§ TASK STATEMENT
All of the data should be output character for character, except the pictures.

:: RECORDS TO USE

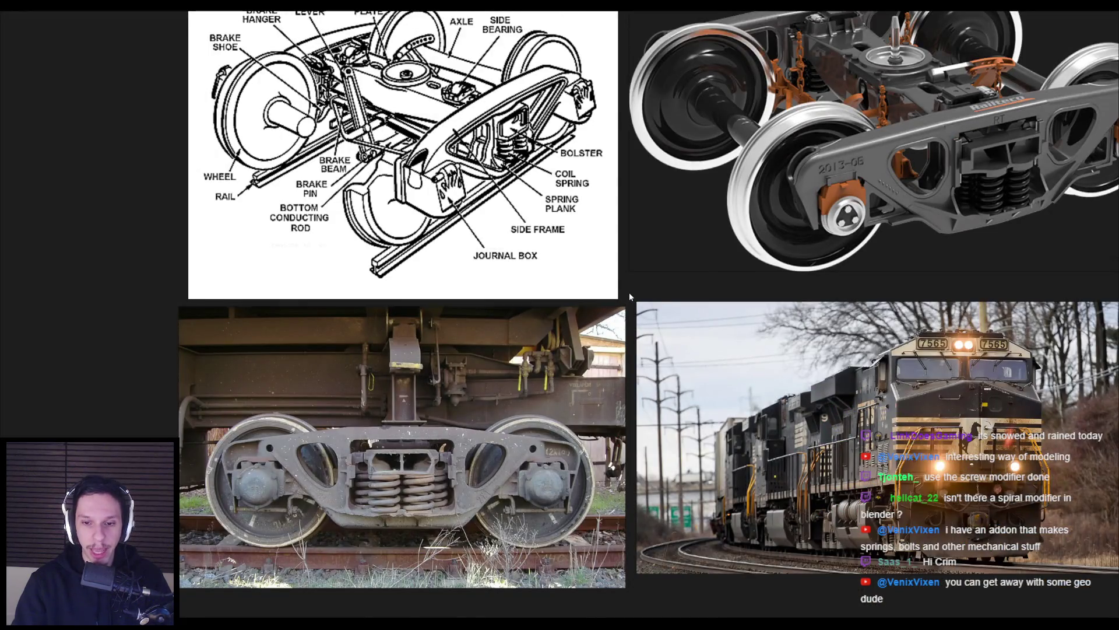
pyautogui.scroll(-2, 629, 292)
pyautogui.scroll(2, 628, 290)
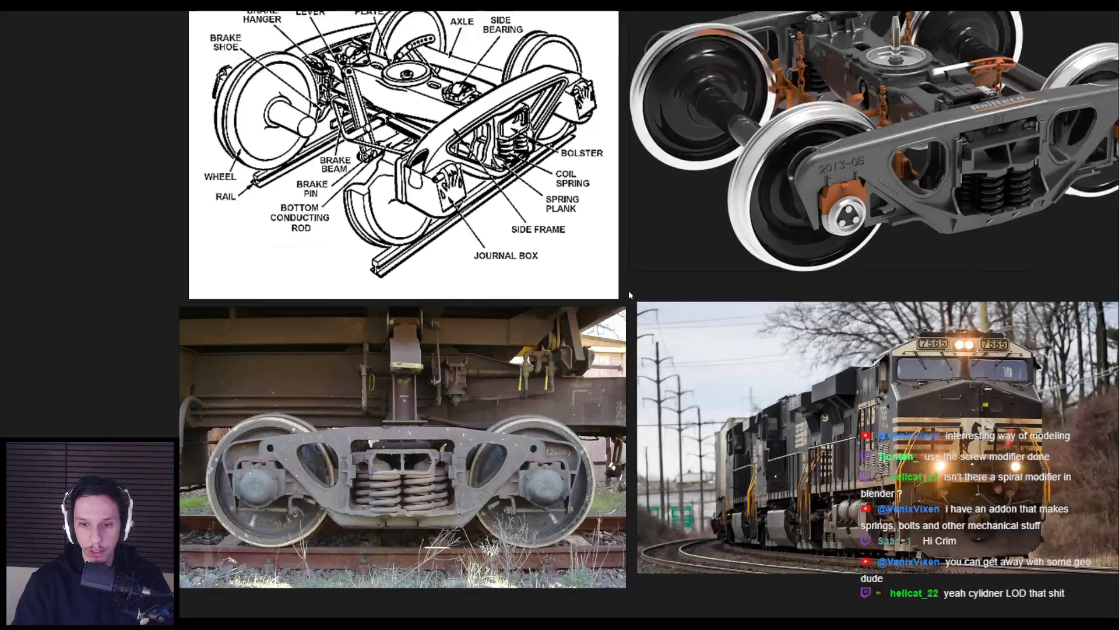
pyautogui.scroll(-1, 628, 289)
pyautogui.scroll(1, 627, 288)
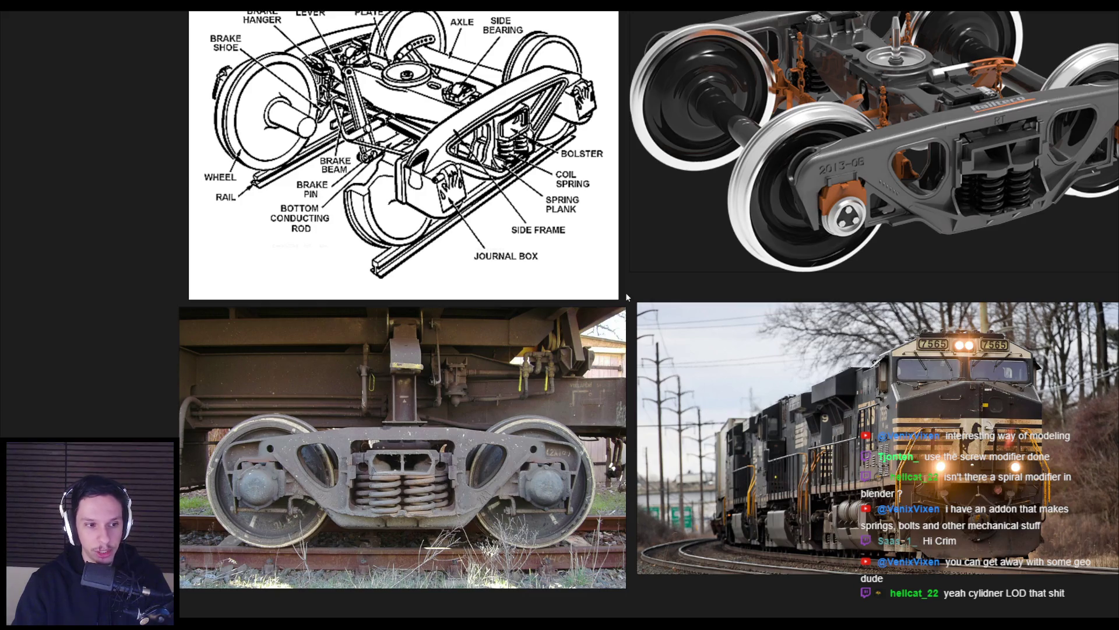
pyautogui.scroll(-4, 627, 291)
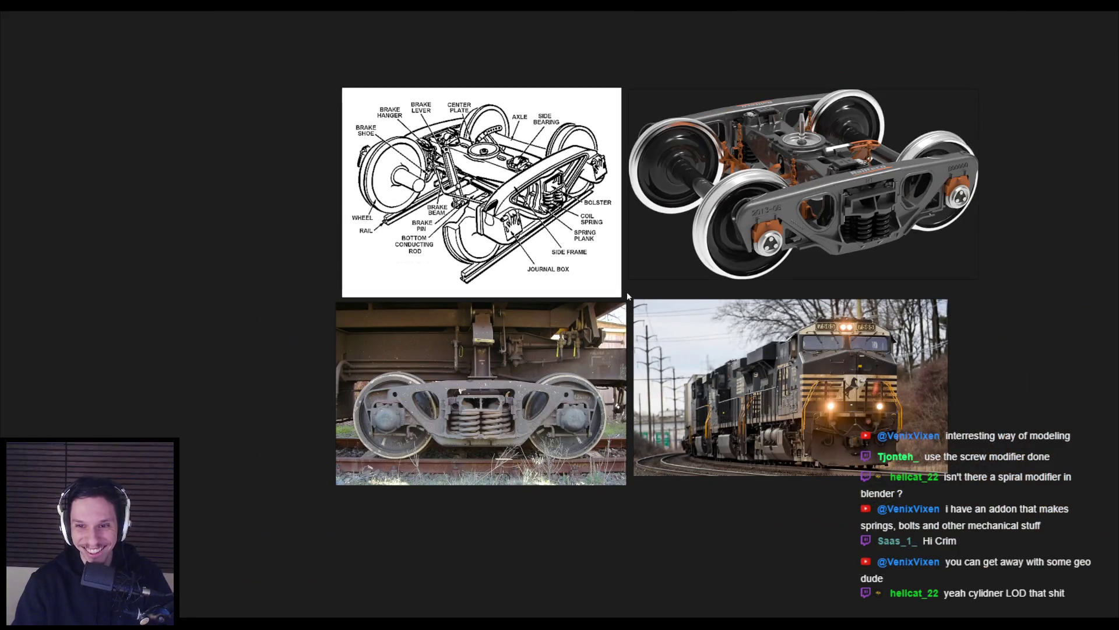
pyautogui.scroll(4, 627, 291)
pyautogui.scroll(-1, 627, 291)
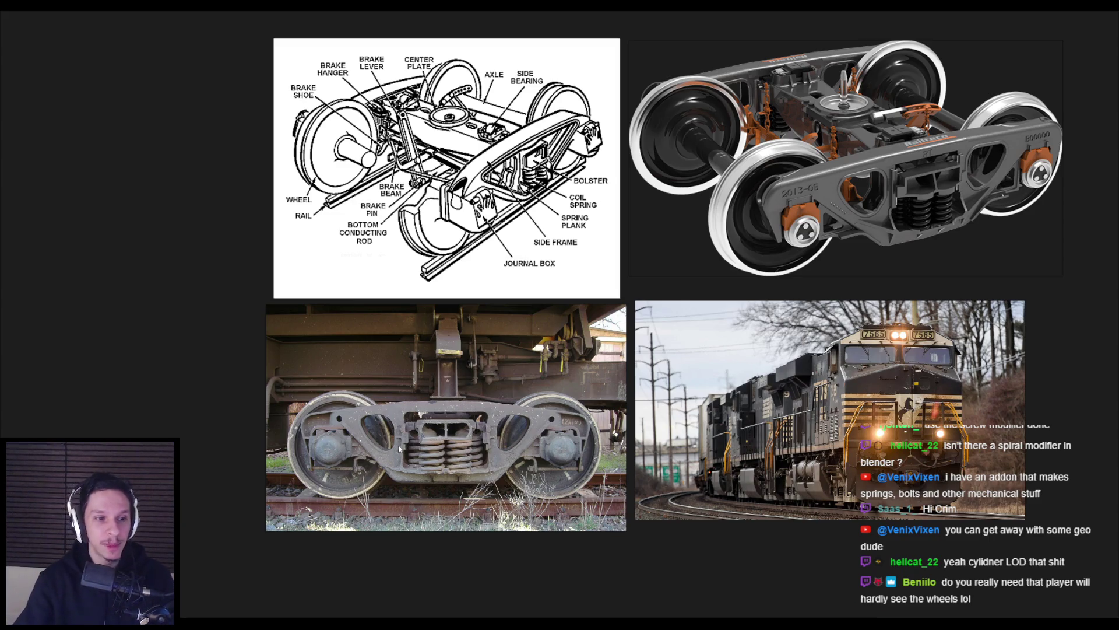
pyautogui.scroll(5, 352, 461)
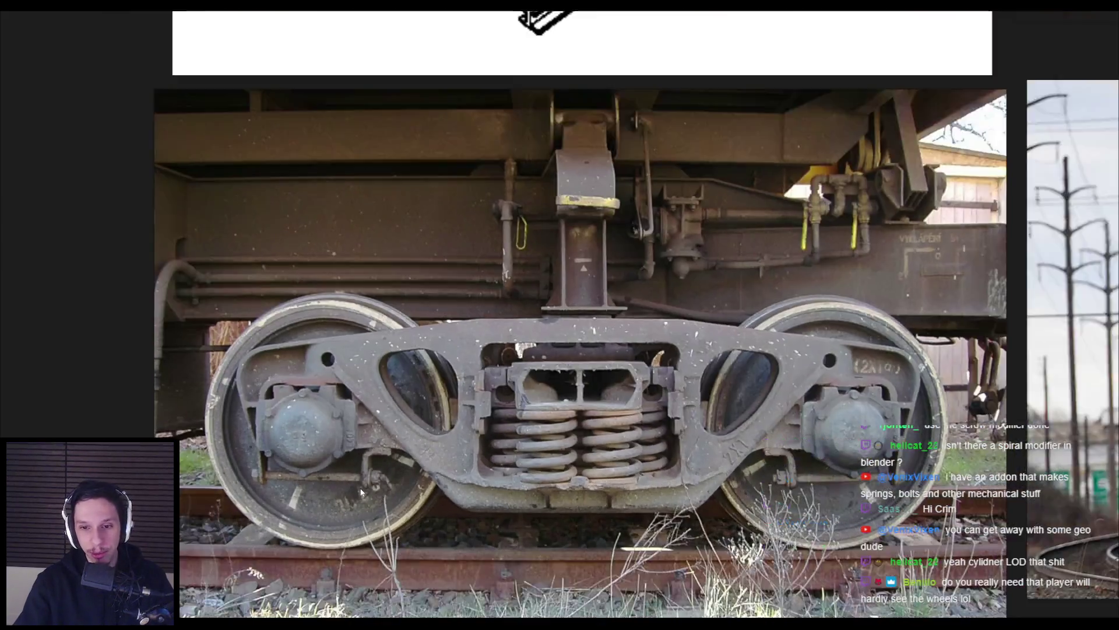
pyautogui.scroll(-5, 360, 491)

::::

§ SOLUTION
pyautogui.scroll(-2, 629, 292)
pyautogui.scroll(2, 628, 290)
pyautogui.scroll(-1, 628, 289)
pyautogui.scroll(1, 627, 288)
pyautogui.scroll(-4, 627, 291)
pyautogui.scroll(4, 627, 291)
pyautogui.scroll(-1, 627, 291)
pyautogui.scroll(5, 352, 461)
pyautogui.scroll(-5, 360, 491)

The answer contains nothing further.